The launch in 1906 of HMS Dreadnought, the world s first all big gun battleship, rendered all existing battle fleets obsolete while at the same time wiping out the Royal Navy s numerical advantage Britain urgently needed to build an entirely new battle fleet of these larger, complex and costly vessels In this she succeeded spectacularly in little over a decade fifty such ships were completed, almost exactly double what Germany achieved This heroic achievement was made possible by the country s vast industrial nexus of shipbuilders, engine manufacturers, armament firms and specialist armor producers, whose contribution to the creation of the Grand Fleet is too often ignored....
|Title||:||The Battleship Builders: Constructing and Arming British Capital Ships|
|Publisher||:||Naval Institute Press April 15, 2013|
|Number of Pages||:||352 pages|
|File Size||:||689 KB|
|Status||:||Available For Download|
|Last checked||:||21 Minutes ago!|
The Battleship Builders: Constructing and Arming British Capital Ships Reviews
Although there are plenty of books on the design and service histories of English capital ships, this is the only one I know of that describes in-depth the vast industrial machine that created them. Covering the era from 1889 to 1946, this book focuses on the shipyards, marine engineering works, armor plants, and armament factories which constructed 111 battleships and battlecruisers during that period. Rather than combat exploits, this book deals with money, manufacturing, and manpower. Ian Johnston (
Holy, moley. When it comes to this book the old 'Dragnet' TV show apocryphal line of "Just the facts, Ma'am' is an understatement. 'The Battleship Builders' is jam-packed (Britspeak: chock-a-block) with superlative photographs and facts up the yin-yang, more arcana on its topic than most of us lay readers can hope to absorb. If you're fascinated by the majesty of the great old battlewagons and would like to learn how such vessels' sophisticated mass was formed and assembled, then you must steer a beeline to the Amazon order page.
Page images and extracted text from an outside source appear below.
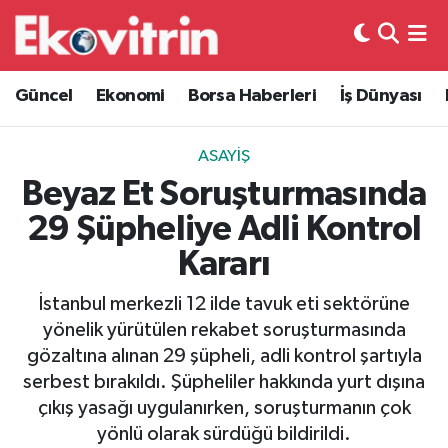
Güncel
Hava Durumu
Güncel
Ekonomi
Borsa Haberleri
İş Dünyası
Ekonomi
Trafik Durumu
ASAYIŞ
Borsa Haberleri
Süper Lig Puan Durumu ve Fikstür
Beyaz Et Soruşturmasında
29 Şüpheliye Adli Kontrol
İş Dünyası
Tüm Manşetler
Kararı
Lojistik
Son Dakika Haberleri
İstanbul merkezli 12 ilde tavuk eti sektörüne
yönelik yürütülen rekabet soruşturmasında
Otovitrin
Haber Arşivi
gözaltına alınan 29 şüpheli, adli kontrol şartıyla
serbest bırakıldı. Şüpheliler hakkında yurt dışına
Asayiş
çıkış yasağı uygulanırken, soruşturmanın çok
yönlü olarak sürdüğü bildirildi.
Magazin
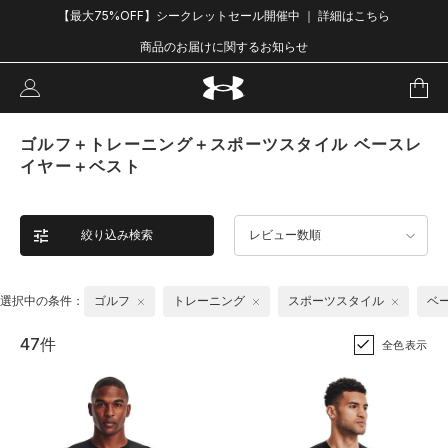
【最大75%OFF】シークレットセール開催中 ｜ 詳細はこちら
商品のお届けに関するお知らせ
ゴルフ＋トレーニング＋スポーツスタイル ベースレ
イヤー＋ベスト
絞り込み検索
レビュー数順
選択中の条件：
ゴルフ
トレーニング
スポーツスタイル
ベ
47件
全色表示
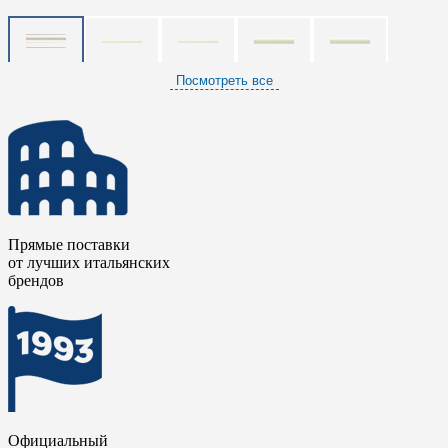
Посмотреть все
Прямые поставки
от лучших итальянских
брендов
Официальный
First rate story of the private ship building companies in Great Britain in the late 19th and early to mid 20th centuries that constructed most of the battleships for the Royal Navy fleet. The book includes many photographs of battleships under construction and completed. There are also many photos of the manufacturing and construction of ship components such as the heavy guns and turrets. Each separate ship builder is discussed. Also discussed in detail are the procedures for how large warships were designed and constructed in that era. The heavy industrial effort and development that existed in Great Britain a hundred years ago compared to today is simply amazing.
I would actually give this work a solid 3 1/2 stars.
Ian Buxton's book is not about naval tactics and battles, admirals and seamanship. It is a well-researched story of the adaptation of Britain's technological and economic power to the design and construction of big warships in the late 19th and early 20th centuries. It describes the way in which the Treasury, unable to fund a big expansion of the Navy's own dockyards to build the new designs of battleships, used contracts with the private sector to accomplish the objective. Private firms jockeyed for position to win the contracts, and brought new skills and techniques to the task. Of course, this involved politics as well. Some key technologies were retained in Admiralty control for strategic reasons. Buxton has provided us with a fascinating view of this period of British industrial history.
Highly detailed and meticulously researched, all the way down to and including in-depth coverage of financial matters and labor-relations. But very densely-written (which to be fair the in-depth coverage of such arcane and technical subject-matter pretty much demands) and difficult to read, especially the second half. Perhaps best absorbed in small doses.